Gordon: It is. And you can't even kind of schedule your day fully. And this is a good thing. When you're selling equipment that starts at $4,000 or $5,000 and can be $50,000, every single phone call that comes into your office is important and you want to jump on that call.

So while I may come into the office with a handful of things on my list that I would like to get done today, if that phone rings and somebody is serious about moving forward with something, you better believe I'm getting in the car and getting over there to talk to them about it. So my day just changed in the last 15 minutes by that one phone call coming in.

So there is a bit of randomness to it, or even chaos sometimes, where you have to kind of handle the customers first and the things that maybe were on your list to start the day—maybe that's what gets pushed to 7:00 tonight or on Saturday you're catching up on the office side of the work.

So you can somewhat control parts of your schedule, but the customers are going to dictate a bigger piece of your schedule if you're in a customer-facing business.

Alan: Yeah, yeah. Well said.

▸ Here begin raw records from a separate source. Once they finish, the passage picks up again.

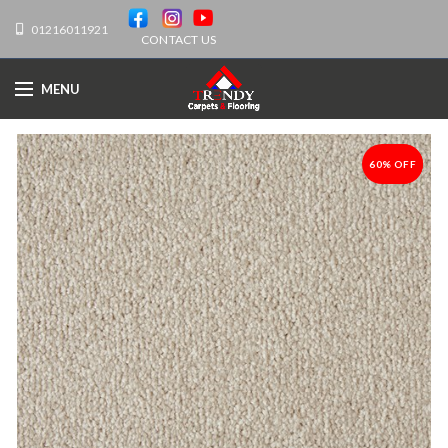
01216011921
CONTACT US
MENU
60% OFF
-60%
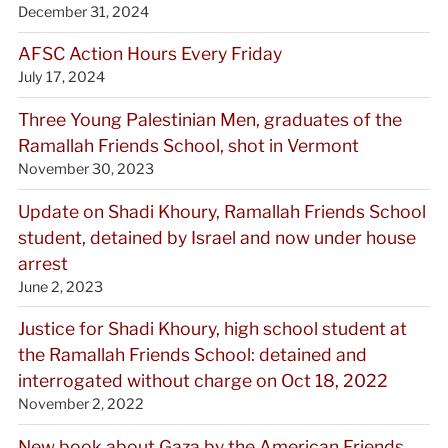
December 31, 2024
AFSC Action Hours Every Friday
July 17, 2024
Three Young Palestinian Men, graduates of the
Ramallah Friends School, shot in Vermont
November 30, 2023
Update on Shadi Khoury, Ramallah Friends School
student, detained by Israel and now under house
arrest
June 2, 2023
Justice for Shadi Khoury, high school student at
the Ramallah Friends School: detained and
interrogated without charge on Oct 18, 2022
November 2, 2022
New book about Gaza by the American Friends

And I think this is one of those things that differentiates high performers from those that aren't—this attention to the clients and doing what you need to do at some point to serve them. And especially, especially like you said, in an industry like this where the average ticket size is so much higher, any one client can change your numbers significantly.

Gordon: It can change your quarter. Some of these can get big enough. So they're all important. But you have to be aware of that getting into this. There is a little bit of night and weekend component to this if you're doing a good job. Your competitors are not doing as good of a job and maybe not handling those customers the way they should. That's easy for us. We're going to win. We're going to be the ones who answer the phone or take the weekend appointment.

Final Thoughts

Alan: Love it. Love it. Well, it was a pleasure speaking with you guys. Really enjoyed learning about your past, your successes, and what you're doing now with Liftology. I know you guys are gonna kill it out there. So thank you so much for joining me today, and congrats on being a franchise champion.

Gordon: Thank you. We appreciate you having us.

Jennifer: Thanks, Alan. Great to visit with you.